合計特殊出生率 東京で過去最低0.99…初めて「1」を下回る

少子化は一層深刻な事態になっています。去年=2023年の人口動態統計で女性1人が生涯に産む子どもの数を示す「合計特殊出生率」は全国で1.20となり、過去最低となりました。東京都は都道府県別で最も低い0.99で、初めて「1」を下回りました。

厚生労働省が去年の人口動態統計を発表しました。全国の合計特殊出生率は前年=2022年より0.06ポイント下がり1.20となり、データのある1947年以降の過去最低を更新しました。また、去年1年間に生まれた赤ちゃんの数を示す「出生数」は過去最少の72万7277人で、政府の推計より11年早いペースで減少しています。都道府県別では東京都の合計特殊出生率は0.99で、初めて1を下回りました。

過去最低となった合計特殊出生率について、街の人からは「私自身、子どもが3人いるが、初めての孫が生まれたのでその数字は危機的に感じている」(60代女性・3人の子ども)、「結構前から言われてた問題だと思うので、今からどうこうできる話ではないと感じる」(30代女性)、「扶養手当や保育園に預けることなど、働くハードルが高くなっている印象」(アメリカ在住30代女性・子ども2人)、「子どもを産んで育てにくい社会ということが背景にあると思う」(50代男性・子ども1人)などといった声も聞かれました。

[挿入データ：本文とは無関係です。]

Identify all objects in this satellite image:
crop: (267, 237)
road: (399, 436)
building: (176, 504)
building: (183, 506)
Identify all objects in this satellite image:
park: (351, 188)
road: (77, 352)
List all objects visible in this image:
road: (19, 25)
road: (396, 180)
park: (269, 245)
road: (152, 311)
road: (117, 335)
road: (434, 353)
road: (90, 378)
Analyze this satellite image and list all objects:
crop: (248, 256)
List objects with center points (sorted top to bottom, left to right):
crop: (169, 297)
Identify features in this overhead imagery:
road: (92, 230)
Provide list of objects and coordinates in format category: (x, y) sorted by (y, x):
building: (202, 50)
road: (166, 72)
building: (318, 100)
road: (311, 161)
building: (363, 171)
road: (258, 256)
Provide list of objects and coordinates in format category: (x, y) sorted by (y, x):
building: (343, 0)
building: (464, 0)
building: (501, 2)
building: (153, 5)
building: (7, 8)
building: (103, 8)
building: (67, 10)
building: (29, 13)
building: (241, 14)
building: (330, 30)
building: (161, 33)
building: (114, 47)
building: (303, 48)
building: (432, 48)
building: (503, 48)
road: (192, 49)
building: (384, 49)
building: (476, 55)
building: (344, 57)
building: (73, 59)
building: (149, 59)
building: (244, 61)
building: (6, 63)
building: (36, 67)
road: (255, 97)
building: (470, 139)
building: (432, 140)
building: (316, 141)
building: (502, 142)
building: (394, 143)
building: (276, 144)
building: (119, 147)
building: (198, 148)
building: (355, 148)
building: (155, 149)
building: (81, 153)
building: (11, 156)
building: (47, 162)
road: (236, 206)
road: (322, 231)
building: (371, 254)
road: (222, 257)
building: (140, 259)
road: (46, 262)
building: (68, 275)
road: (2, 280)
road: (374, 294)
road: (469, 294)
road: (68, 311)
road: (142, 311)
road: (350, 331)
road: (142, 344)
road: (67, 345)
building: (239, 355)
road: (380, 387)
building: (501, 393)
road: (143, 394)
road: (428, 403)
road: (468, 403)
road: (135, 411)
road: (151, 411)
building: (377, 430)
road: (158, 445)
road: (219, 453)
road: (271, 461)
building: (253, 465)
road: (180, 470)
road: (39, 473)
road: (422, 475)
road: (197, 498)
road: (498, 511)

今回の発表を受けて、東京都の担当者は「子育て政策の拡充や強化を検討するとともに、国に対して育児環境の整備を図るよう要望したい」と説明しています。

<東京出生率「1」下回る 少子化対策待ったなし>

女性が生涯に出産する子どもの人数を示す合計特殊出生率は、基本的に右肩下がりとなっています。東京では1971年には2.02でしたが、ついに統計開始以来初めて1.0を切り、0.99まで下がりました。この現状について都の担当者は「事実を重く受け止める。少子化への対策は待ったなし」と話しています。そして都では「望む人が安心して子どもを産み育てられる社会」を目指し、さまざまな施策を講じています。18歳以下の子どもに対して1人当たり月5000円を支給する「018サポート」や、都営住宅を結婚を予定する人や子どものいる世帯に優先的に提供する制度、今年度からは高校授業料の実質無償化も始めています。

そしてこの夏にも新たな試みが始まります。都では「婚活の第一歩」を支援しようと、AIによるマッチングシステムの開発を進めていて、夏に実用化される予定です。このシステムでは利用者が価値観診断テストを行い、その結果からAIが相性の良い相手を紹介してくれるほか、スタッフによる婚活の悩み相談なども実施するということです。また、信頼性を高めるため、顔写真付きの本人確認書に加え、戸籍謄本などの提出が求められ、登録の際にはオンライン面談も必要になるということです。さまざまな施策によって、子どもを産みたい人たちが安心して子育てできる環境や、その先に仕事と両立がしやすい環境の広がりが求められています。